A £600m state lifeline for easyJet
EasyJet has secured a £600m loan from the Treasury and Bank of England’s emergency coronavirus fund.
The first major UK airline bailout has taken place, says Gwyn Topham in The Guardian. No-frills carrier easyJet has secured a £600m loan from the Treasury and Bank of England’s emergency coronavirus fund. It has also promised to borrow another £407m from commercial creditors.
Nonetheless, easyJet’s founder Stelios Haji-Ioannou still thinks that it still could run out of cash in the near future, insisting that predictions that large-scale international flights could resume by June are “wildly optimistic”. He thinks that the loan simply “pushes the insolvency boundary back from August to late-autumn, early winter”.

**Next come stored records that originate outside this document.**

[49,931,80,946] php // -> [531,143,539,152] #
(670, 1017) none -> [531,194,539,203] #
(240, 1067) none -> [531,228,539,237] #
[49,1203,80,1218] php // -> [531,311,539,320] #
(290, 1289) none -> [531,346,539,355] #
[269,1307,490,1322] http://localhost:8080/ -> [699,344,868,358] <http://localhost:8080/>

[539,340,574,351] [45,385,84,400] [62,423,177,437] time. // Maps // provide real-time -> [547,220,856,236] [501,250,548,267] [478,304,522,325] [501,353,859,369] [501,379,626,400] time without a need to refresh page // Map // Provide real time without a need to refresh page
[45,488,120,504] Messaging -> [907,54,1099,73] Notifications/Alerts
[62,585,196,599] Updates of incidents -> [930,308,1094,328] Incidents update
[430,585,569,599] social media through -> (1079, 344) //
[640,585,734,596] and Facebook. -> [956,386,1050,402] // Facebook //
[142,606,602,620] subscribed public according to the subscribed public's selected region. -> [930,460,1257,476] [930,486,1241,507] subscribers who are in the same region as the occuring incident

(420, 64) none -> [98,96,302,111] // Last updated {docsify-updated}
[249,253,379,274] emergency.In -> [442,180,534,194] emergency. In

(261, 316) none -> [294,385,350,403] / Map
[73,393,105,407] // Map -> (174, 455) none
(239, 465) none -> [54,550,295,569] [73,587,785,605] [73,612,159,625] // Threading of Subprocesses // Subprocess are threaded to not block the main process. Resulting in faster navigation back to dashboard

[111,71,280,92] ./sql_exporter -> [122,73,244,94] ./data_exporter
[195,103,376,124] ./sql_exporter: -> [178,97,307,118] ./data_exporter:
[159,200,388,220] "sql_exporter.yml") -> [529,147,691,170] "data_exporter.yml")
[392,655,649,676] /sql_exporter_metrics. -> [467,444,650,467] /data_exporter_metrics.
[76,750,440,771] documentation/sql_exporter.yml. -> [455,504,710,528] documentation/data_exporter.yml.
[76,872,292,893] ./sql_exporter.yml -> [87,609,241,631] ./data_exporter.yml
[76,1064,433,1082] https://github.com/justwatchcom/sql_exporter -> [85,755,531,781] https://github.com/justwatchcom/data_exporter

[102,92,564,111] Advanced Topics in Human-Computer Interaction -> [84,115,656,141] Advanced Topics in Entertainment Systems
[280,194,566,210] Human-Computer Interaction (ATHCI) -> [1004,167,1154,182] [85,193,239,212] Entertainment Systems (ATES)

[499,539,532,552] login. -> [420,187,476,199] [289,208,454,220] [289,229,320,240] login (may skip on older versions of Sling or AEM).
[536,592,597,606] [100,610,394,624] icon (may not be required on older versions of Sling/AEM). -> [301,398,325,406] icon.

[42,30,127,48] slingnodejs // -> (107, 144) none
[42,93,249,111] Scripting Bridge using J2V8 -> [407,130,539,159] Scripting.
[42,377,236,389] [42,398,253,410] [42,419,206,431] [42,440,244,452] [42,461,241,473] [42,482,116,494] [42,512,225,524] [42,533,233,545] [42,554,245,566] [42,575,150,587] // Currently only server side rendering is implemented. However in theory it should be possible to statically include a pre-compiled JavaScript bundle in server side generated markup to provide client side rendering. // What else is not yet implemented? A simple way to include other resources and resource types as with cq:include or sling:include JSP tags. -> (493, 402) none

Meanwhile, the battle between Haji-Ioannou and the easyJet board over a £4.5bn contract easyJet has signed with Airbus shows no sign of letting up, says Nikou Asgari in the Financial Times. Although Haji-Ioannou argues that the “long-term viability” of the low-cost airline rests on the Airbus order being cancelled, the board has refused to terminate the contract, arguing that they can change the delivery dates. Haji-Ioannou has now said he wants to oust easyJet’s chief financial officer, Andrew Findlay.
EasyJet is unlikely to be the only British airline needing state aid, says Oliver Gill in The Daily Telegraph. Virgin Atlantic has been discussing an emergency loan, but agreeing a bailout that “did not leave the British taxpayer at risk” has proven to be “problematic”. Not only has Virgin “struggled with profitability” but its decision to lease rather than own its planes means that there is “little security to put up against a state loan”.